Zur Zahl der erworbenen Raketensysteme machte er keine genaueren Angaben. Es sei so viel erworben worden, wie die belarussische Armee benötige, sagte Lukaschenko. "Mit solchen Waffen ist das eine völlig andere Armee." Die Raketen und Marschflugkörper, die das fahrzeuggebundene Iskander-System abfeuern kann, haben eine Reichweite von 500 Kilometern. Sie können konventionelle, aber auch nukleare Sprengköpfe tragen. Russland hatte Belarus bei seinem Angriff auf die Ukraine als Aufmarschgebiet genutzt.
Mehr als 230.000 Kinder nach Russland gebracht
Aus den umkämpften Gebieten in der Ukraine seien seit Beginn der Gefechte 1,36 Millionen Menschen nach Russland gebracht worden, teilte das Verteidigungsministerium in Moskau mit. Mehr als 230.000 von ihnen seien Kinder. Die Menschen stammten unter anderem aus den Separatistenrepubliken Donezk und Luhansk. Die Kiewer Führung wirft den russischen Truppen vor, eine Flucht der Menschen auf ukrainisch kontrolliertes Gebiet zu unterbinden. Die meisten Ukrainer gingen nicht freiwillig nach Russland, sondern würden verschleppt..

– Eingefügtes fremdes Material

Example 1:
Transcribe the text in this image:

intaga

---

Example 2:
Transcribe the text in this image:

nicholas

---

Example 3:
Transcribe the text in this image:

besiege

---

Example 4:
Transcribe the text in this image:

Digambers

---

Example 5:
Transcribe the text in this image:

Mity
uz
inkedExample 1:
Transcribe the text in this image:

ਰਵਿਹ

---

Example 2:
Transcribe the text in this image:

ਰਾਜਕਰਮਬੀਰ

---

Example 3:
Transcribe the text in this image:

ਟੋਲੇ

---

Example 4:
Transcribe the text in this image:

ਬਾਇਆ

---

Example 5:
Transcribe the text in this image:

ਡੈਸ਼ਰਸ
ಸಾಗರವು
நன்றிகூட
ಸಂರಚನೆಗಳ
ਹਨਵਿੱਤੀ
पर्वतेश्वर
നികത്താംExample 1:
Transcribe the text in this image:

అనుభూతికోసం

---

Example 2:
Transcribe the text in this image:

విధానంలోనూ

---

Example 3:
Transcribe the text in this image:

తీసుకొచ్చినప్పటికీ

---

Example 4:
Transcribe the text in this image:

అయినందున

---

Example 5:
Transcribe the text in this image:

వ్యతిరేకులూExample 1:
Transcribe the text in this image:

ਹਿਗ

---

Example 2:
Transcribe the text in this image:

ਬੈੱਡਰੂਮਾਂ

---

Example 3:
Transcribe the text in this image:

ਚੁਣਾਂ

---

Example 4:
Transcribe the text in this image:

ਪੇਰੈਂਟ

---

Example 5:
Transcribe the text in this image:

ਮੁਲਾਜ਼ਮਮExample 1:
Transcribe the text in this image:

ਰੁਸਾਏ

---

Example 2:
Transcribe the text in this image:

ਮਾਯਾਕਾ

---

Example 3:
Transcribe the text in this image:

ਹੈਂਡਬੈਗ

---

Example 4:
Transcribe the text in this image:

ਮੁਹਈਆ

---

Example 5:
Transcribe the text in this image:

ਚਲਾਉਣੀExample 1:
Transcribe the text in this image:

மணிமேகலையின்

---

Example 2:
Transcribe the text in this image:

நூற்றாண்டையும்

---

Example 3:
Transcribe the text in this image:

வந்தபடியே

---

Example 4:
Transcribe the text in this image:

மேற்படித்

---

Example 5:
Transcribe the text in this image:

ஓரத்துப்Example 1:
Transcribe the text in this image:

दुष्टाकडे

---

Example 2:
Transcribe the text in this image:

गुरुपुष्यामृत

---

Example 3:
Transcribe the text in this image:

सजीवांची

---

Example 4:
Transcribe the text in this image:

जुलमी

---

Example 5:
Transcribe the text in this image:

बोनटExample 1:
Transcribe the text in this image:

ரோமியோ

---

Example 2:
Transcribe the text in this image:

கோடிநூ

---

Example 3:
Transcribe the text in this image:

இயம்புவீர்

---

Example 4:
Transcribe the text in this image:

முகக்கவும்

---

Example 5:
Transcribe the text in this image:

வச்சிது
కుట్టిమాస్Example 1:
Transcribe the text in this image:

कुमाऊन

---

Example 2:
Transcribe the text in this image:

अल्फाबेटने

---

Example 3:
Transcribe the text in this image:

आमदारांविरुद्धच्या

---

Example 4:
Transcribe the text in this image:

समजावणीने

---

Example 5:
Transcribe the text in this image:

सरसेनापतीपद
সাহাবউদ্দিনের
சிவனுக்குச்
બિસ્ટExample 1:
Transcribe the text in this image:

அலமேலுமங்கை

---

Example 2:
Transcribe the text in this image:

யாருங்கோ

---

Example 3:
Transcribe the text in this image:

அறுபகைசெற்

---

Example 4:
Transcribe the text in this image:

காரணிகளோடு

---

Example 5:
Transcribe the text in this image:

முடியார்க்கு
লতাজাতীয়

Zuletzt kritisierte die Vizechefin der Gebietsverwaltung von Saporischschja, Slata Nekrassowa, dass in der dortigen Region die russischen Truppen die Flucht von Zivilisten auf ukrainisch kontrolliertes Gebiet behinderten. "Derzeit befinden sich in der Stadt Wassyliwka vor dem russischen Checkpoint mehr als 1000 Fahrzeuge, die nicht auf das von der Ukraine kontrollierte Gebiet gelassen werden", sagte Nekrassowa der Nachrichtenagentur Ukrinform. In den Autos seien auch viele Frauen und Kinder. Beamte ihrer Verwaltung hätten daher veranlasst, den Flüchtlingen Wasser und Proviant zu liefern. In sozialen Netzwerken sind inzwischen auch entsprechende Videos aufgetaucht.
uh/rb/sti/se/jj/ww (dpa, afp, rtr)
Dieser Artikel wird am Tag seines Erscheinens fortlaufend aktualisiert. Meldungen aus den Kampfgebieten lassen sich nicht unabhängig überprüfen.